EXERCISE DESCRIPTION — Print the entries exactly; skip the pictures.
** AVAILABLE DATA follows **
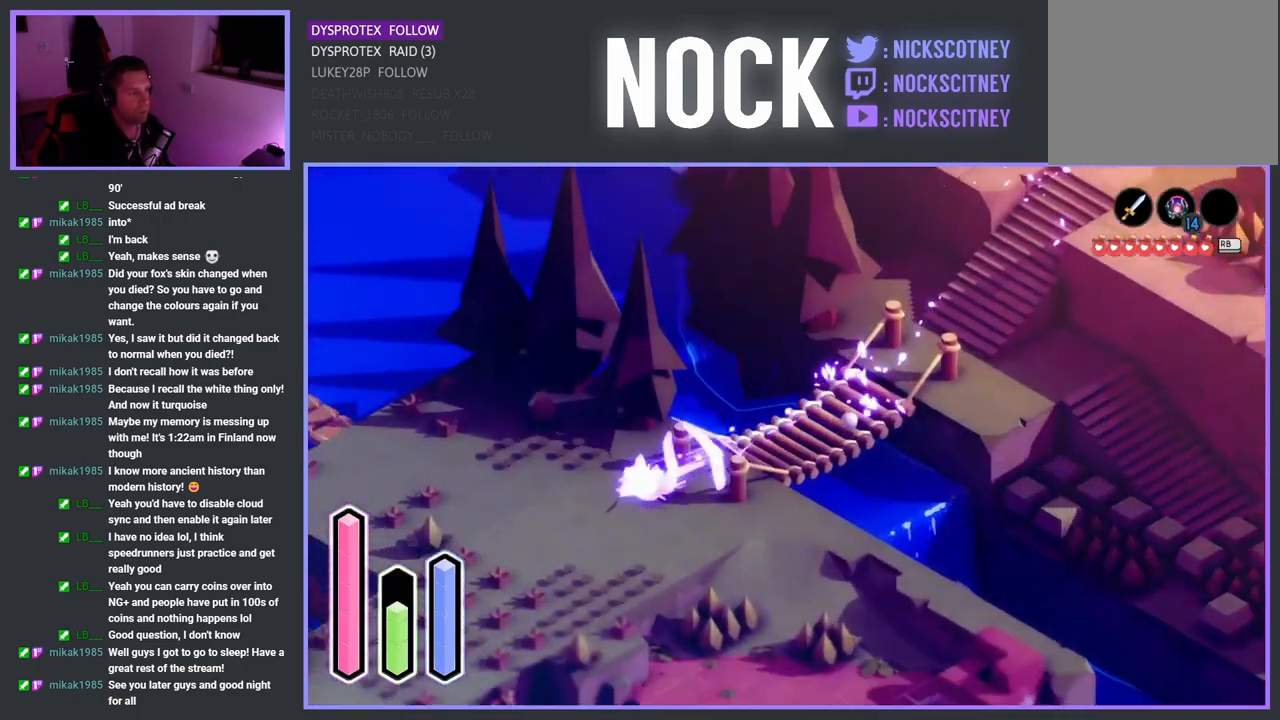
{"buttons": [], "left_stick": "down-left", "right_stick": "center", "events": [[317, "CROSS", "down"], [433, "CROSS", "up"]]}
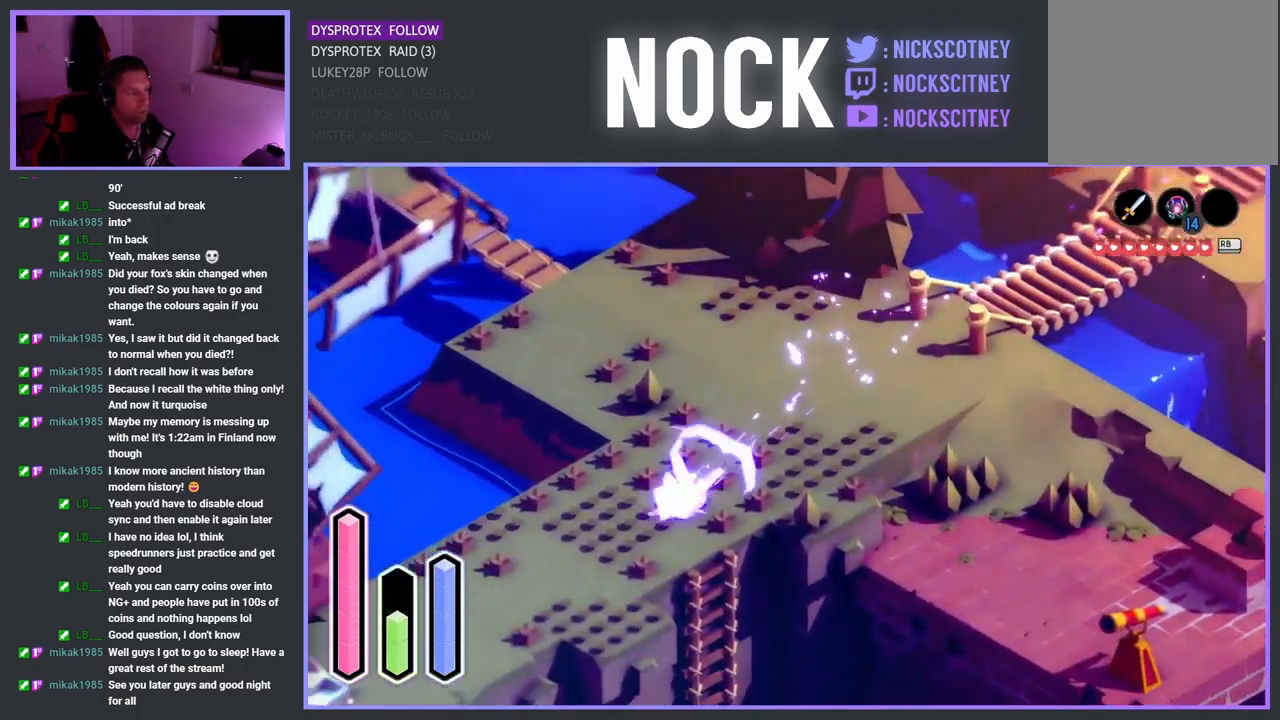
{"buttons": [], "left_stick": "down", "right_stick": "center", "events": [[100, "left_stick", "down-right"], [283, "CROSS", "down"], [400, "CROSS", "up"], [483, "left_stick", "down"]]}
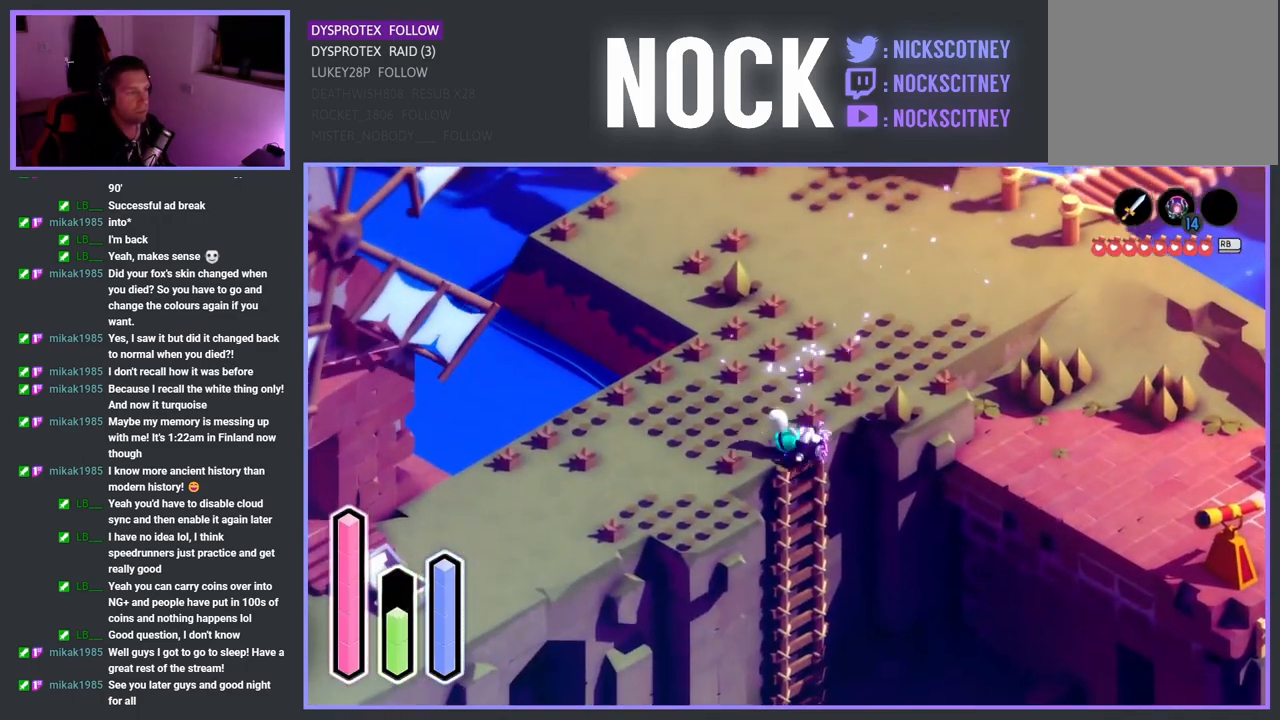
{"buttons": [], "left_stick": "down", "right_stick": "center", "events": []}
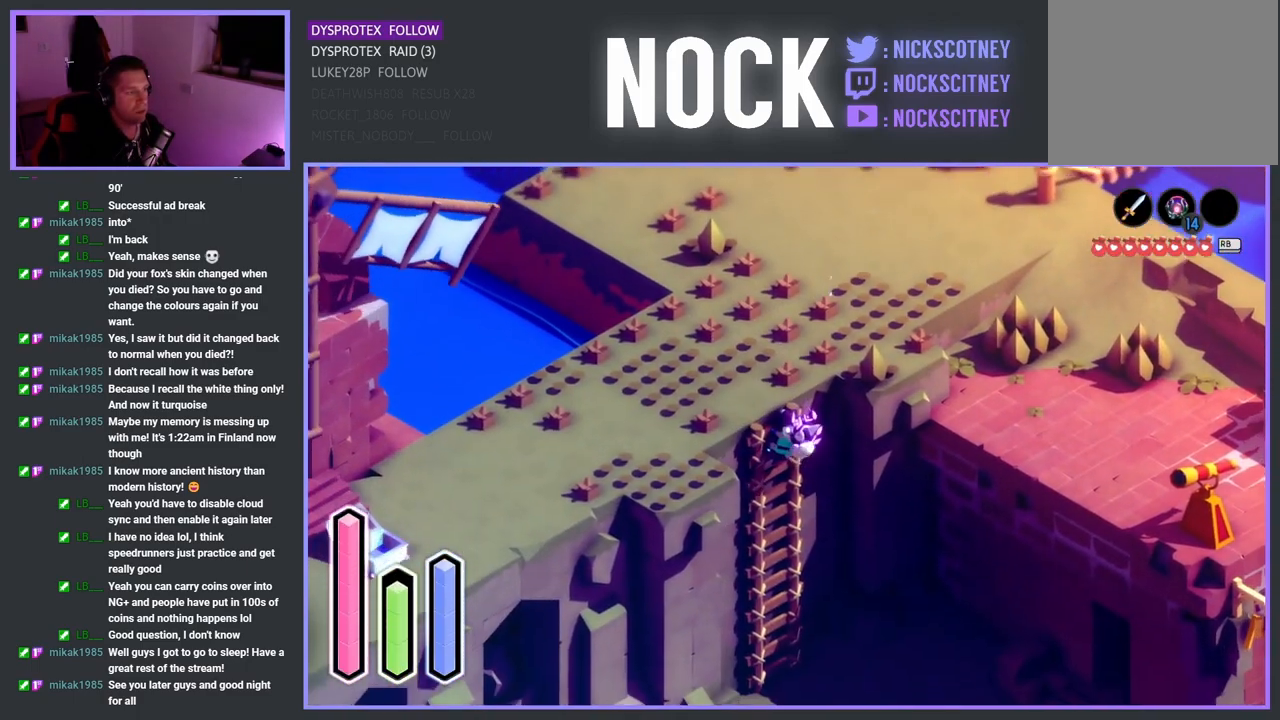
{"buttons": [], "left_stick": "down", "right_stick": "center", "events": []}
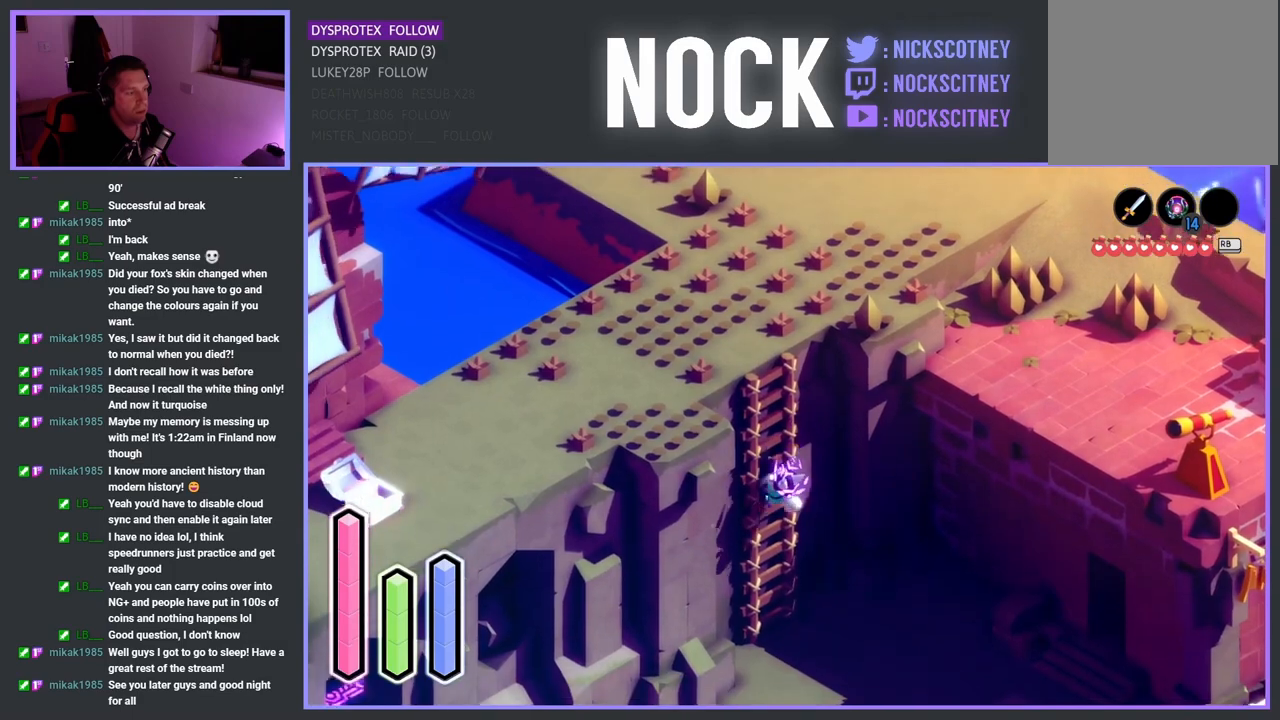
{"buttons": [], "left_stick": "down", "right_stick": "center", "events": []}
** End of AVAILABLE DATA **
RESULT BELOW —
{"buttons": [], "left_stick": "down-left", "right_stick": "center", "events": [[317, "CROSS", "down"], [433, "CROSS", "up"]]}
{"buttons": [], "left_stick": "down", "right_stick": "center", "events": [[100, "left_stick", "down-right"], [283, "CROSS", "down"], [400, "CROSS", "up"], [483, "left_stick", "down"]]}
{"buttons": [], "left_stick": "down", "right_stick": "center", "events": []}
{"buttons": [], "left_stick": "down", "right_stick": "center", "events": []}
{"buttons": [], "left_stick": "down", "right_stick": "center", "events": []}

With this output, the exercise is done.